EXERCISE DIRECTIONS.
Your answer must be an exact copy of every record.

=== Section Start ===

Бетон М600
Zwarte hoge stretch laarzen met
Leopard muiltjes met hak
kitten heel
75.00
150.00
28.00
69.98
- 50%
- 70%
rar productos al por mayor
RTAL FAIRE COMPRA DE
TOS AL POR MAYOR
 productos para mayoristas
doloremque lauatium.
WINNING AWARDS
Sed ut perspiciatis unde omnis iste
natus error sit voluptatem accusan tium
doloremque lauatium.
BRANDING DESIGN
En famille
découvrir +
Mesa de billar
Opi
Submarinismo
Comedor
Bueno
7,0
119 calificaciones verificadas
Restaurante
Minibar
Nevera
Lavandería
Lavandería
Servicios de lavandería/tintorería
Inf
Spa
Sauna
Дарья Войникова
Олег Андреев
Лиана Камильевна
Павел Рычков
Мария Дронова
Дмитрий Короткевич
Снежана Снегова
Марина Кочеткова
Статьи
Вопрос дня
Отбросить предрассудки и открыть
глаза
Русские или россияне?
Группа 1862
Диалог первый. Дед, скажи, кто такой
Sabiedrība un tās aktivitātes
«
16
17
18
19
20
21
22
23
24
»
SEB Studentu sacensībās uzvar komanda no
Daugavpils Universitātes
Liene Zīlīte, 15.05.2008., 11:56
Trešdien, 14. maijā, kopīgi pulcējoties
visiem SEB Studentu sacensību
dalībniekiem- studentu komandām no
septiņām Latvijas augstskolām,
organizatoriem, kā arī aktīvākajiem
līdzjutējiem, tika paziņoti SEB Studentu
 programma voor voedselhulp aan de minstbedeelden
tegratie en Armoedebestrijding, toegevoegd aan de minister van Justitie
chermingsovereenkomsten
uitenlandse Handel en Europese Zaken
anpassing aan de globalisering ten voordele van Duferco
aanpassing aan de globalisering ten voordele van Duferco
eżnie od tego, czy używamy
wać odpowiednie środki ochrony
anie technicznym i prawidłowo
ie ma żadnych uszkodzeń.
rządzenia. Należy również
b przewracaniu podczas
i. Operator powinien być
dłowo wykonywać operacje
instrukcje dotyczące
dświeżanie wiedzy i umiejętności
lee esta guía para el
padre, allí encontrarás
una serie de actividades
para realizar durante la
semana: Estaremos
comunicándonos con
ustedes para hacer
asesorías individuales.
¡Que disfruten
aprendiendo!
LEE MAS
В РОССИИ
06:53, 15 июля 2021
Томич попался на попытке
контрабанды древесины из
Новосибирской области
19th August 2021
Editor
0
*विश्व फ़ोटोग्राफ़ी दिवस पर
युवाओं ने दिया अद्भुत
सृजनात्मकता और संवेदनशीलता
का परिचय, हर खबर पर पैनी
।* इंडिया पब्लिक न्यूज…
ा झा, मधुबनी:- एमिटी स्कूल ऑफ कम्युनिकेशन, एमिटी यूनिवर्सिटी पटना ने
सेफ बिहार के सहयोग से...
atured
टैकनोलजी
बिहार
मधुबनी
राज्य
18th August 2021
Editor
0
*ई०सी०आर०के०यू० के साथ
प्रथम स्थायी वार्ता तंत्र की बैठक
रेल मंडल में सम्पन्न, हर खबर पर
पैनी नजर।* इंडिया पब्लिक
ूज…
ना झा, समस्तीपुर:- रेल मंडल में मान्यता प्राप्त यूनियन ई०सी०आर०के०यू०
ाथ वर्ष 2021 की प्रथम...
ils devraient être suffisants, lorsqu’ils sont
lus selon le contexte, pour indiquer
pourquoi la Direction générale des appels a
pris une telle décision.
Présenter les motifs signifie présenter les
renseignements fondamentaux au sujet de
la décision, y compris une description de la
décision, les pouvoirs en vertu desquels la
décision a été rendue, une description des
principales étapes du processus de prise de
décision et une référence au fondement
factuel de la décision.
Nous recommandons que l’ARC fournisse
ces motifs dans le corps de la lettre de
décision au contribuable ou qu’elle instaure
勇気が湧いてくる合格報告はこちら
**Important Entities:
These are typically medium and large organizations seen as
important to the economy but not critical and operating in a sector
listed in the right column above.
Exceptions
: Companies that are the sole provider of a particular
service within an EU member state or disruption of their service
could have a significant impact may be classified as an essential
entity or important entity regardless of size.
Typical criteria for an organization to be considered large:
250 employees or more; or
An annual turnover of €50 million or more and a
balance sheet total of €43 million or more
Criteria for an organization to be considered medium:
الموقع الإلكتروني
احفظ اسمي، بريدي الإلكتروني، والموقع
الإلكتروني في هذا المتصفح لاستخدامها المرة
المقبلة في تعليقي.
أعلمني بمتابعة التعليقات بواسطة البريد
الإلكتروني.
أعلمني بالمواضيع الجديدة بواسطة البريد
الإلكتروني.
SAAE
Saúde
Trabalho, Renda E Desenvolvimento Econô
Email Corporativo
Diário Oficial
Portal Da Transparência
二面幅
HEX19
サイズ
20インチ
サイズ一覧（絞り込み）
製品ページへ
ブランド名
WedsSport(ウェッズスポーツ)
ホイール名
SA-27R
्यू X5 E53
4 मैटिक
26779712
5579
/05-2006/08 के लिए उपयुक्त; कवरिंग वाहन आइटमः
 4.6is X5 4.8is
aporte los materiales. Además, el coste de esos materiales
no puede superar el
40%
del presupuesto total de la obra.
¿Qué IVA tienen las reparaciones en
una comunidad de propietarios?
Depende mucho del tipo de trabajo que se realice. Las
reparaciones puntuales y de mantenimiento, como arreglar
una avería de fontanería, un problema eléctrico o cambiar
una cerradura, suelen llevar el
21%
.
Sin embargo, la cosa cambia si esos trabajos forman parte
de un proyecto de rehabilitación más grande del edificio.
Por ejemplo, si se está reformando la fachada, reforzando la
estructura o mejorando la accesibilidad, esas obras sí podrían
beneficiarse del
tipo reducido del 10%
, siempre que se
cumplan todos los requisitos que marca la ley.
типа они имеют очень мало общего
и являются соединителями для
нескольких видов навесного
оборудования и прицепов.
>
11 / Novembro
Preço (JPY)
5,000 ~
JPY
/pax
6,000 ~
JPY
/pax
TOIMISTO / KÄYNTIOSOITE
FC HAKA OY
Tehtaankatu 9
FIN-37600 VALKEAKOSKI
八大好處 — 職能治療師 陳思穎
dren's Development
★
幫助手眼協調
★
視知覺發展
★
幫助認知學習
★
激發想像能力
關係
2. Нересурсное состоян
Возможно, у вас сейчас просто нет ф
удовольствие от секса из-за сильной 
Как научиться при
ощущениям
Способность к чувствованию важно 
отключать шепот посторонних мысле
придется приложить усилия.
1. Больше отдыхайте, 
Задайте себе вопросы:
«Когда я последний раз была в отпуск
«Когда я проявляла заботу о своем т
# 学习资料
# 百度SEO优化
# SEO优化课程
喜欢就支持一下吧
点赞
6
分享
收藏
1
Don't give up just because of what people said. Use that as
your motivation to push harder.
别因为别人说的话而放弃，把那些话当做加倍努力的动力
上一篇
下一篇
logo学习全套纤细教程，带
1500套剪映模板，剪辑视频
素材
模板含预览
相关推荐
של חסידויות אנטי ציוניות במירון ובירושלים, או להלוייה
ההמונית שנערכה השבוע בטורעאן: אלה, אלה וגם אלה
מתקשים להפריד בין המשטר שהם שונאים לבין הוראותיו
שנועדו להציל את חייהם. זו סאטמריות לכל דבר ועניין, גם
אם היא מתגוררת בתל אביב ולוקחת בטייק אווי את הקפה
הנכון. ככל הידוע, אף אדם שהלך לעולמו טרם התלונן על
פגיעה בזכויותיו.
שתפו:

=== Section End ===

TASK OUTPUT.
Бетон М600
Zwarte hoge stretch laarzen met
Leopard muiltjes met hak
kitten heel
75.00
150.00
28.00
69.98
- 50%
- 70%
rar productos al por mayor
RTAL FAIRE COMPRA DE
TOS AL POR MAYOR
 productos para mayoristas
doloremque lauatium.
WINNING AWARDS
Sed ut perspiciatis unde omnis iste
natus error sit voluptatem accusan tium
doloremque lauatium.
BRANDING DESIGN
En famille
découvrir +
Mesa de billar
Opi
Submarinismo
Comedor
Bueno
7,0
119 calificaciones verificadas
Restaurante
Minibar
Nevera
Lavandería
Lavandería
Servicios de lavandería/tintorería
Inf
Spa
Sauna
Дарья Войникова
Олег Андреев
Лиана Камильевна
Павел Рычков
Мария Дронова
Дмитрий Короткевич
Снежана Снегова
Марина Кочеткова
Статьи
Вопрос дня
Отбросить предрассудки и открыть
глаза
Русские или россияне?
Группа 1862
Диалог первый. Дед, скажи, кто такой
Sabiedrība un tās aktivitātes
«
16
17
18
19
20
21
22
23
24
»
SEB Studentu sacensībās uzvar komanda no
Daugavpils Universitātes
Liene Zīlīte, 15.05.2008., 11:56
Trešdien, 14. maijā, kopīgi pulcējoties
visiem SEB Studentu sacensību
dalībniekiem- studentu komandām no
septiņām Latvijas augstskolām,
organizatoriem, kā arī aktīvākajiem
līdzjutējiem, tika paziņoti SEB Studentu
 programma voor voedselhulp aan de minstbedeelden
tegratie en Armoedebestrijding, toegevoegd aan de minister van Justitie
chermingsovereenkomsten
uitenlandse Handel en Europese Zaken
anpassing aan de globalisering ten voordele van Duferco
aanpassing aan de globalisering ten voordele van Duferco
eżnie od tego, czy używamy
wać odpowiednie środki ochrony
anie technicznym i prawidłowo
ie ma żadnych uszkodzeń.
rządzenia. Należy również
b przewracaniu podczas
i. Operator powinien być
dłowo wykonywać operacje
instrukcje dotyczące
dświeżanie wiedzy i umiejętności
lee esta guía para el
padre, allí encontrarás
una serie de actividades
para realizar durante la
semana: Estaremos
comunicándonos con
ustedes para hacer
asesorías individuales.
¡Que disfruten
aprendiendo!
LEE MAS
В РОССИИ
06:53, 15 июля 2021
Томич попался на попытке
контрабанды древесины из
Новосибирской области
19th August 2021
Editor
0
*विश्व फ़ोटोग्राफ़ी दिवस पर
युवाओं ने दिया अद्भुत
सृजनात्मकता और संवेदनशीलता
का परिचय, हर खबर पर पैनी
।* इंडिया पब्लिक न्यूज…
ा झा, मधुबनी:- एमिटी स्कूल ऑफ कम्युनिकेशन, एमिटी यूनिवर्सिटी पटना ने
सेफ बिहार के सहयोग से...
atured
टैकनोलजी
बिहार
मधुबनी
राज्य
18th August 2021
Editor
0
*ई०सी०आर०के०यू० के साथ
प्रथम स्थायी वार्ता तंत्र की बैठक
रेल मंडल में सम्पन्न, हर खबर पर
पैनी नजर।* इंडिया पब्लिक
ूज…
ना झा, समस्तीपुर:- रेल मंडल में मान्यता प्राप्त यूनियन ई०सी०आर०के०यू०
ाथ वर्ष 2021 की प्रथम...
ils devraient être suffisants, lorsqu’ils sont
lus selon le contexte, pour indiquer
pourquoi la Direction générale des appels a
pris une telle décision.
Présenter les motifs signifie présenter les
renseignements fondamentaux au sujet de
la décision, y compris une description de la
décision, les pouvoirs en vertu desquels la
décision a été rendue, une description des
principales étapes du processus de prise de
décision et une référence au fondement
factuel de la décision.
Nous recommandons que l’ARC fournisse
ces motifs dans le corps de la lettre de
décision au contribuable ou qu’elle instaure
勇気が湧いてくる合格報告はこちら
**Important Entities:
These are typically medium and large organizations seen as
important to the economy but not critical and operating in a sector
listed in the right column above.
Exceptions
: Companies that are the sole provider of a particular
service within an EU member state or disruption of their service
could have a significant impact may be classified as an essential
entity or important entity regardless of size.
Typical criteria for an organization to be considered large:
250 employees or more; or
An annual turnover of €50 million or more and a
balance sheet total of €43 million or more
Criteria for an organization to be considered medium:
الموقع الإلكتروني
احفظ اسمي، بريدي الإلكتروني، والموقع
الإلكتروني في هذا المتصفح لاستخدامها المرة
المقبلة في تعليقي.
أعلمني بمتابعة التعليقات بواسطة البريد
الإلكتروني.
أعلمني بالمواضيع الجديدة بواسطة البريد
الإلكتروني.
SAAE
Saúde
Trabalho, Renda E Desenvolvimento Econô
Email Corporativo
Diário Oficial
Portal Da Transparência
二面幅
HEX19
サイズ
20インチ
サイズ一覧（絞り込み）
製品ページへ
ブランド名
WedsSport(ウェッズスポーツ)
ホイール名
SA-27R
्यू X5 E53
4 मैटिक
26779712
5579
/05-2006/08 के लिए उपयुक्त; कवरिंग वाहन आइटमः
 4.6is X5 4.8is
aporte los materiales. Además, el coste de esos materiales
no puede superar el
40%
del presupuesto total de la obra.
¿Qué IVA tienen las reparaciones en
una comunidad de propietarios?
Depende mucho del tipo de trabajo que se realice. Las
reparaciones puntuales y de mantenimiento, como arreglar
una avería de fontanería, un problema eléctrico o cambiar
una cerradura, suelen llevar el
21%
.
Sin embargo, la cosa cambia si esos trabajos forman parte
de un proyecto de rehabilitación más grande del edificio.
Por ejemplo, si se está reformando la fachada, reforzando la
estructura o mejorando la accesibilidad, esas obras sí podrían
beneficiarse del
tipo reducido del 10%
, siempre que se
cumplan todos los requisitos que marca la ley.
типа они имеют очень мало общего
и являются соединителями для
нескольких видов навесного
оборудования и прицепов.
>
11 / Novembro
Preço (JPY)
5,000 ~
JPY
/pax
6,000 ~
JPY
/pax
TOIMISTO / KÄYNTIOSOITE
FC HAKA OY
Tehtaankatu 9
FIN-37600 VALKEAKOSKI
八大好處 — 職能治療師 陳思穎
dren's Development
★
幫助手眼協調
★
視知覺發展
★
幫助認知學習
★
激發想像能力
關係
2. Нересурсное состоян
Возможно, у вас сейчас просто нет ф
удовольствие от секса из-за сильной 
Как научиться при
ощущениям
Способность к чувствованию важно 
отключать шепот посторонних мысле
придется приложить усилия.
1. Больше отдыхайте, 
Задайте себе вопросы:
«Когда я последний раз была в отпуск
«Когда я проявляла заботу о своем т
# 学习资料
# 百度SEO优化
# SEO优化课程
喜欢就支持一下吧
点赞
6
分享
收藏
1
Don't give up just because of what people said. Use that as
your motivation to push harder.
别因为别人说的话而放弃，把那些话当做加倍努力的动力
上一篇
下一篇
logo学习全套纤细教程，带
1500套剪映模板，剪辑视频
素材
模板含预览
相关推荐
של חסידויות אנטי ציוניות במירון ובירושלים, או להלוייה
ההמונית שנערכה השבוע בטורעאן: אלה, אלה וגם אלה
מתקשים להפריד בין המשטר שהם שונאים לבין הוראותיו
שנועדו להציל את חייהם. זו סאטמריות לכל דבר ועניין, גם
אם היא מתגוררת בתל אביב ולוקחת בטייק אווי את הקפה
הנכון. ככל הידוע, אף אדם שהלך לעולמו טרם התלונן על
פגיעה בזכויותיו.
שתפו:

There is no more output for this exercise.